Testimony also demonstrated a three-fold burden on the Ewans of a gate at Location 2. Namely, it showed that it interfered with their access to Parcel A when they visited the property, it affected their property value, and it affected their future access should they choose to develop Parcel A. On the other hand, beyond aesthetic reasons and her desire to remove the easement fence, Pelot failed to articulate why a gate at Location 3 would not address her security concerns.
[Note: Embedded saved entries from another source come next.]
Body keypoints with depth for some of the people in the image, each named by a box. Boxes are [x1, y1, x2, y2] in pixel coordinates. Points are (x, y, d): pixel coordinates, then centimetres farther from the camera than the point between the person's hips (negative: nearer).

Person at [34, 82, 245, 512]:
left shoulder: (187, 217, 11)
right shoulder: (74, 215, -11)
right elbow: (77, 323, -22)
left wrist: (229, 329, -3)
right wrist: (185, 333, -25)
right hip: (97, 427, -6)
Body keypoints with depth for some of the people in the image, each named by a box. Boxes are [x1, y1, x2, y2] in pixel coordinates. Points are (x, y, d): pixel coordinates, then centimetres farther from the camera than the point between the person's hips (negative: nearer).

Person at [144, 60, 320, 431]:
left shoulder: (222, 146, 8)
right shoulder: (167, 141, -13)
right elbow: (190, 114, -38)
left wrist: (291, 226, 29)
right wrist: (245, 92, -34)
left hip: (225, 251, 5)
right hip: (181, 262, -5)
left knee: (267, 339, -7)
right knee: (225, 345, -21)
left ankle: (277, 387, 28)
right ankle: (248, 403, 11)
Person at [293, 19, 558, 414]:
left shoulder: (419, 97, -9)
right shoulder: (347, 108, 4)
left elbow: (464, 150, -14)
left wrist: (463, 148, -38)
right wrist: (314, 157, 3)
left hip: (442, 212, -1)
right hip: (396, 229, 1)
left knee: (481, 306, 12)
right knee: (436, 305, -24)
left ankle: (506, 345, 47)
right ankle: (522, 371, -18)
Substantial evidence supports the trial court’s findings, which in turn supported its conclusions of law. The trial court properly concluded that, under these circumstances, a gate at Location 2 unreasonably interfered with the Ewans’ use of Parcel A, the use of Pelot’s driveway by lost travelers was not so great a burden as to justify interference with the Ewans’ access, and a reasonable alternative was to install a gate at Location 3.[12] , [13]
Conclusion of Law F
Finally, Pelot challenges that portion of the trial court’s order limiting her ability to seek the Ewans’ removal of the easement fence to 30 days.
We review the trial court’s exercise of discretion in an equitable proceeding for an abuse of discretion. Steury v. Johnson, 90 Wn. App. 401, 405, 957 P.2d 772 (1998). Errors of law constitute an abuse of discretion. Council House, Inc. v. Hawk, 136 Wn. App. 153, 159, 147 P.3d 1305 (2006).
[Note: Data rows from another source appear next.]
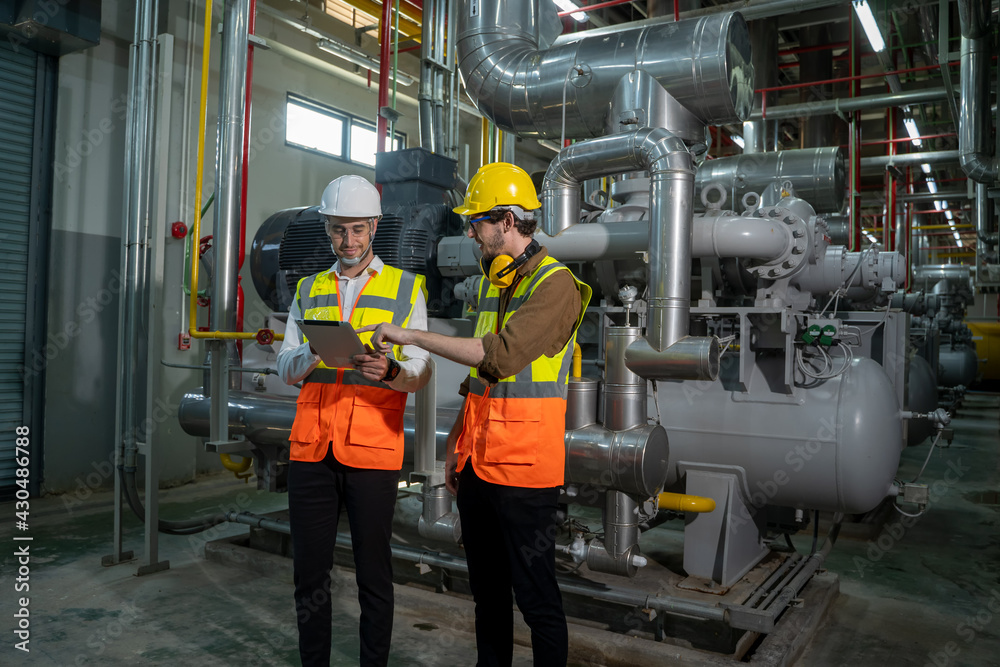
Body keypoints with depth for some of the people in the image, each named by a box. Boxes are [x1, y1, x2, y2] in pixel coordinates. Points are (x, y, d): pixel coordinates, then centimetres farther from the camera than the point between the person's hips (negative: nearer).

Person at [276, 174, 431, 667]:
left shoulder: (406, 289, 5)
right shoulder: (309, 291, 14)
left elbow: (420, 373, -1)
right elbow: (285, 368, 8)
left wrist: (389, 369, -24)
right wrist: (313, 353, -14)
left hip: (372, 447, -3)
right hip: (311, 447, 3)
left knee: (373, 573, 6)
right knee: (310, 570, 10)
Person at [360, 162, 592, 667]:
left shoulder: (556, 285, -13)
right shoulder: (492, 280, 14)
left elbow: (501, 355, -27)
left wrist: (411, 336, -22)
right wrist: (458, 441, 16)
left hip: (524, 469, -8)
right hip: (478, 464, 8)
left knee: (535, 595, 4)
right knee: (487, 587, 19)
A cause of action for a continuing trespass exists where there is an intrusive condition on a person’s land causing actual harm to that person’s property and the condition is abatable, meaning that one can take curative action to stop continuing damages. See Bradley v. American Smelting Refining Co., 104 Wn.2d 677, 693, 709 P.2d 782 (1985); Fradkin v. Northshore Util. Dist., 96 Wn. App. 118, 125-26, 977 P.2d 1265 (1999). Because a trespasser is under a continuing duty to remove the intrusive condition, sequential causes of action continue until the trespasser removes it. Wallace v. Lewis County, 134 Wn. App. 1, 15, 137 P.3d 101 (2006) Fradkin, 96 Wn. App. at 124-25.
Here, the trial court found as a matter of law that the easement fence constituted a continuing trespass. It is clear from the record that the trial court intended to give Pelot the option to either have the Ewans remove the fence or keep it in order to erect a gate at Location 3 to address her security concerns. But the trial court gave no basis in law for limiting Pelot’s time to request the fence’s removal to 30 days.[14]
As the trial court ruled that the fence was a continuing trespass, Pelot has had sequential and persisting causes of action to have it removed, and the Ewans are under a continuing duty to remove it. Wallace, 134 Wn. App. at 15. The trial court’s limitation of the Ewans’ duty to remove the fence to within 30 days of its decree was an error of law.
We vacate that portion of the trial court’s order limiting Pelot’s time to request removal of the fence to within 30 days of its decree and otherwise affirm.
A majority of the panel having determined that this opinion will not be printed in the Washington Appellate Reports, but will be filed for public record pursuant to RCW 2.06.040, it is so ordered.
BRIDGEWATER, J. and QUINN-BRINTNALL, J., concur.